I learned to face my fear of adders (there were many encounters), of getting lost, granddad at my side I knew I was safe. I also learned to like the taste of mushrooms, although this was a long time in the making.. for years I used to refuse to eat any.
The mushrooms hunts became a yearly ritual that I eagerly waited for. For me, the forest became an escape form the large city I inhabited, London. For granddad, I suspected, the walks in the forest acted as time alone, but also continuation of tradition, as he as a boy had been to mushroom hunt with his mother. As I continued to walk same trails that I know granddad and before that my great grandmother had walked, gave me a sense of belonging.
When I interviewed granddad about the mushroom hunts, grandma interrupted the conversation (as she often did) to site an amusing story of granddads mom, her mother in law, finding so many lingonberries that she run out of space to store them and my great grandmother had stuffed the lingonberries in her underwear! Grandma said she did not eat those lingonberries.
For granddad the forest and mushroom hunts were about exercise, he said, and to be able to preserve the mushrooms for winter, but mostly about the hunt, the excitement and thrill of finding mushrooms.

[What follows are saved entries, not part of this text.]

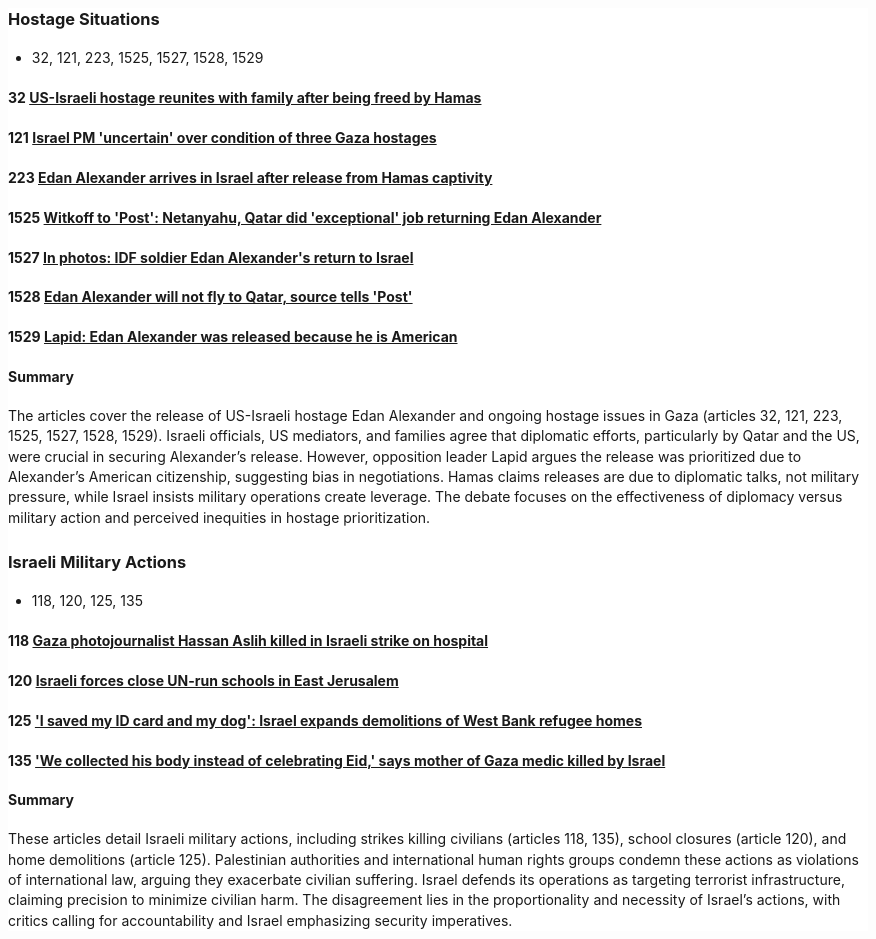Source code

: ### Hostage Situations
- 32, 121, 223, 1525, 1527, 1528, 1529
#### 32 [US-Israeli hostage reunites with family after being freed by Hamas](https://www.bbc.com/news/articles/c4gr2qvzn0no)
#### 121 [Israel PM 'uncertain' over condition of three Gaza hostages](https://www.bbc.com/news/articles/cd0l5egy9k4o)
#### 223 [Edan Alexander arrives in Israel after release from Hamas captivity](https://tass.com/world/1956779)
#### 1525 [Witkoff to 'Post': Netanyahu, Qatar did 'exceptional' job returning Edan Alexander](https://www.jpost.com/israel-news/article-853773)
#### 1527 [In photos: IDF soldier Edan Alexander's return to Israel](https://www.jpost.com/israel-news/defense-news/article-853712)
#### 1528 [Edan Alexander will not fly to Qatar, source tells 'Post'](https://www.jpost.com/breaking-news/article-853715)
#### 1529 [Lapid: Edan Alexander was released because he is American](https://www.jpost.com/israel-news/article-853702)
#### Summary
The articles cover the release of US-Israeli hostage Edan Alexander and ongoing hostage issues in Gaza (articles 32, 121, 223, 1525, 1527, 1528, 1529). Israeli officials, US mediators, and families agree that diplomatic efforts, particularly by Qatar and the US, were crucial in securing Alexander’s release. However, opposition leader Lapid argues the release was prioritized due to Alexander’s American citizenship, suggesting bias in negotiations. Hamas claims releases are due to diplomatic talks, not military pressure, while Israel insists military operations create leverage. The debate focuses on the effectiveness of diplomacy versus military action and perceived inequities in hostage prioritization.

### Israeli Military Actions
- 118, 120, 125, 135
#### 118 [Gaza photojournalist Hassan Aslih killed in Israeli strike on hospital](https://www.bbc.com/news/articles/c74n8pxpg03o)
#### 120 [Israeli forces close UN-run schools in East Jerusalem](https://www.bbc.com/news/articles/cqxej00w3wno)
#### 125 ['I saved my ID card and my dog': Israel expands demolitions of West Bank refugee homes](https://www.bbc.com/news/articles/c5ype8w6ynwo)
#### 135 ['We collected his body instead of celebrating Eid,' says mother of Gaza medic killed by Israel](https://www.bbc.com/news/articles/cvgn50d9pywo)
#### Summary
These articles detail Israeli military actions, including strikes killing civilians (articles 118, 135), school closures (article 120), and home demolitions (article 125). Palestinian authorities and international human rights groups condemn these actions as violations of international law, arguing they exacerbate civilian suffering. Israel defends its operations as targeting terrorist infrastructure, claiming precision to minimize civilian harm. The disagreement lies in the proportionality and necessity of Israel’s actions, with critics calling for accountability and Israel emphasizing security imperatives.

It is the thrill of the hunt that I too was hooked on from early on. They were well hidden, invisible among the autumn leaves that had paved the forest floor. Timeless times I got excited to find a bright yellow mushroom to get disappointed discovering it was only an autumnal leave. The hunt gets you hooked, you want to go a little further, in case you will find some more. We would spend hours walking the forest, often cycling to different part of the forest, granddad cycling like a maniac, never using a break going downhill. As in the forest, I followed him, cycling more cautiously.
Towards his later years, our adventurous walks would get shorter. It used to be me in the outskirts viewing granddad disappear in the distance, trying to keep up. Now it was I in the forest picking the mushrooms, granddad in the road walking with a walking frame, roles reserved.
Many of our mushroom hunting grounds disappeared, woods were cut down, trees sold, the ecosystem changed, no longer mushrooms growing.
The mushroom hunts were about mushrooms, the hunt, the forest, the walks, no words exchanged unless about mushrooms, But somehow this felt the most intimate of relationships, between a granddaughter and a grandfather. Perhaps words are not always needed.